*** RECORDS SHOWN Section Begins ***
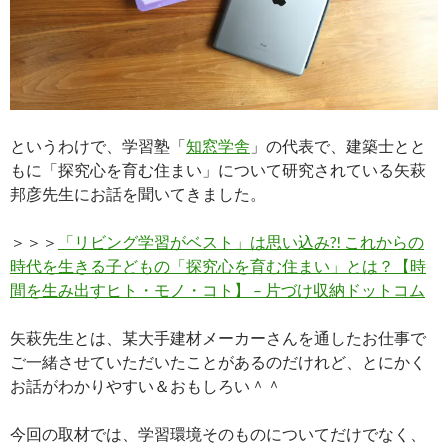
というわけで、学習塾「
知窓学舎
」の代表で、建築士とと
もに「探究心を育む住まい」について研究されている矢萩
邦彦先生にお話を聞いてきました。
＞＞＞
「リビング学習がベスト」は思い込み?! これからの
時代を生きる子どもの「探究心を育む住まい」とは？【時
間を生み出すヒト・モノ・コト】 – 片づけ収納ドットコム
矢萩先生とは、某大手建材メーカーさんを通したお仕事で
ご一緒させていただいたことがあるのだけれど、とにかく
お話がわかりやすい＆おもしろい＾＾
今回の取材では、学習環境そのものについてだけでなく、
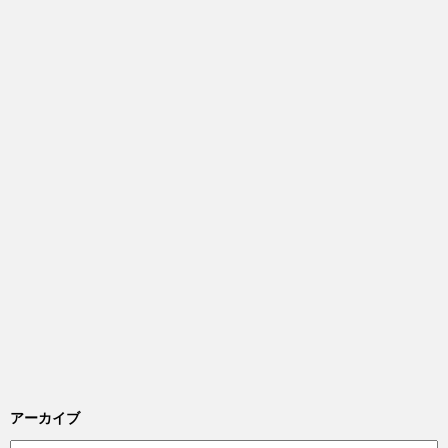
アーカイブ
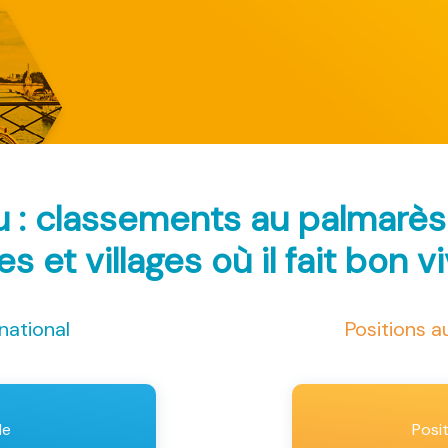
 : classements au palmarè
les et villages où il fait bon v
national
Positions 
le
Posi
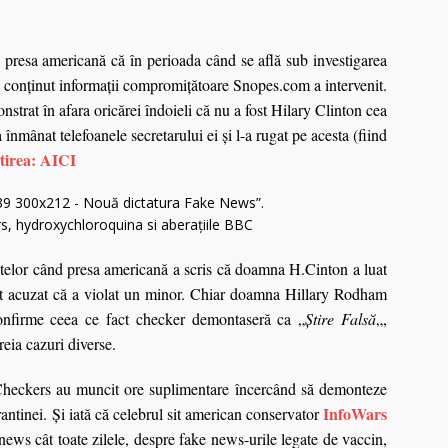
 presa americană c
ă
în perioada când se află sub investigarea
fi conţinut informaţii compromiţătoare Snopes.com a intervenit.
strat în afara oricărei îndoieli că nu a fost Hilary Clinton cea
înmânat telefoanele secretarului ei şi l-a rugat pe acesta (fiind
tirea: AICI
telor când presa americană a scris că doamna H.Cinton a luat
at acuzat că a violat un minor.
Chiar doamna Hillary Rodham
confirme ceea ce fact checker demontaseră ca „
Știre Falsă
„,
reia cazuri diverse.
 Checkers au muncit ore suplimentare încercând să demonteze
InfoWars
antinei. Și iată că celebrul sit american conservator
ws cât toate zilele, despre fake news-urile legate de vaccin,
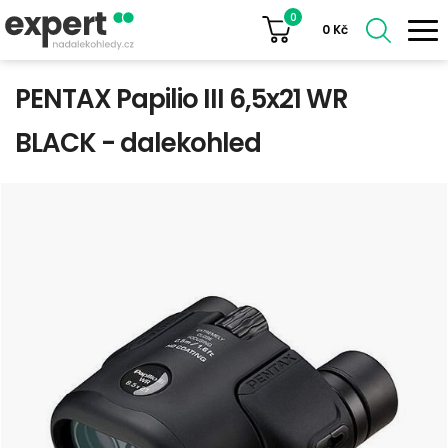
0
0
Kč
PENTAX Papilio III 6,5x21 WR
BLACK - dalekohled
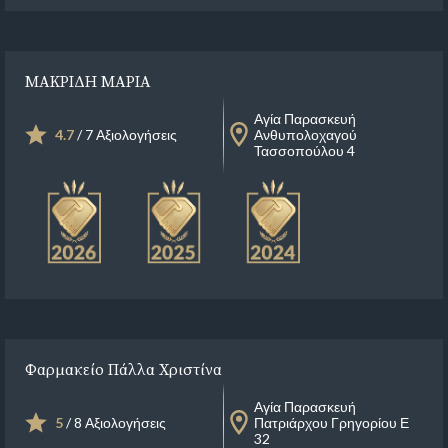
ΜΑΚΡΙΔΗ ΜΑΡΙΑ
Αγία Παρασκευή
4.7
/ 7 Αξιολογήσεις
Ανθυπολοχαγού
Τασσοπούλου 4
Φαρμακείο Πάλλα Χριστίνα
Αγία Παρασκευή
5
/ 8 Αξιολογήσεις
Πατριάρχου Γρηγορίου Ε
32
*** RECORDS SHOWN Section Ends ***
*** RECORDS SHOWN Section Begins ***
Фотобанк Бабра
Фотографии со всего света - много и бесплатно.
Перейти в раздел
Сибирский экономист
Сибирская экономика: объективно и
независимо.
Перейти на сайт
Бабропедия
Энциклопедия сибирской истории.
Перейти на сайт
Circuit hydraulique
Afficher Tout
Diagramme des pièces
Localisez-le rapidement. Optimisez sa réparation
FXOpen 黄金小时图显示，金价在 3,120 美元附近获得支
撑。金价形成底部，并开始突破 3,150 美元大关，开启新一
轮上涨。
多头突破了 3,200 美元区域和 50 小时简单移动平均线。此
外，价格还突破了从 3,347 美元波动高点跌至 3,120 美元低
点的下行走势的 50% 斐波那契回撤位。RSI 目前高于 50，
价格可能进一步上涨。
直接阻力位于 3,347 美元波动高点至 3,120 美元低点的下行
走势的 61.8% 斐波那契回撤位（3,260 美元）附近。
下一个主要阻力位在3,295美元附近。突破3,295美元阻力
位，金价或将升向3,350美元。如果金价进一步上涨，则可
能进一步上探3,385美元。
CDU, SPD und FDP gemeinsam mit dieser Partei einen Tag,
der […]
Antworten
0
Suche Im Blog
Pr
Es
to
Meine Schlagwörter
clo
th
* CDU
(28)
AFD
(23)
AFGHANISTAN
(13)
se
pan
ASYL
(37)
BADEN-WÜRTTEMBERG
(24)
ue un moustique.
*** RECORDS SHOWN Section Ends ***
*** RECORDS SHOWN Section Begins ***
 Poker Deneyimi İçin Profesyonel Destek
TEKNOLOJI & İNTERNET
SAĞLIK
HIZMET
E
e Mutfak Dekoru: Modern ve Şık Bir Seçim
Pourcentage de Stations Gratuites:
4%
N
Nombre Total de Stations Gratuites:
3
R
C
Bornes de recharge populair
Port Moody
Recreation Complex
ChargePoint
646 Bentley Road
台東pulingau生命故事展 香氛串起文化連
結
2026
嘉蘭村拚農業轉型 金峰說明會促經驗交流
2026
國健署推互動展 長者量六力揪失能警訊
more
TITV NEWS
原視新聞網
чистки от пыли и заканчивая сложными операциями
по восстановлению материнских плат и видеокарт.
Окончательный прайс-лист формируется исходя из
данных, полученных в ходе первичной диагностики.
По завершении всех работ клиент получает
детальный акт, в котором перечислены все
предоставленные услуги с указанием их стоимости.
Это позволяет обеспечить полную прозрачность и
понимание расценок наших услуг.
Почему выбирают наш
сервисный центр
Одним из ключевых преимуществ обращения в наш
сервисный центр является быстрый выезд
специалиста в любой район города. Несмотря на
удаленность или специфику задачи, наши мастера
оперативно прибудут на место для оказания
*** RECORDS SHOWN Section Ends ***
WORK INSTRUCTION = Repeat the lines between the line holding "というわけで、学習塾「" and the line holding "お話がわかりやすい＆おもしろい＾＾", inclusive, reproducing each one as it appears in the records.

EXERCISE RESULT =
というわけで、学習塾「
知窓学舎
」の代表で、建築士とと
もに「探究心を育む住まい」について研究されている矢萩
邦彦先生にお話を聞いてきました。
＞＞＞
「リビング学習がベスト」は思い込み?! これからの
時代を生きる子どもの「探究心を育む住まい」とは？【時
間を生み出すヒト・モノ・コト】 – 片づけ収納ドットコム
矢萩先生とは、某大手建材メーカーさんを通したお仕事で
ご一緒させていただいたことがあるのだけれど、とにかく
お話がわかりやすい＆おもしろい＾＾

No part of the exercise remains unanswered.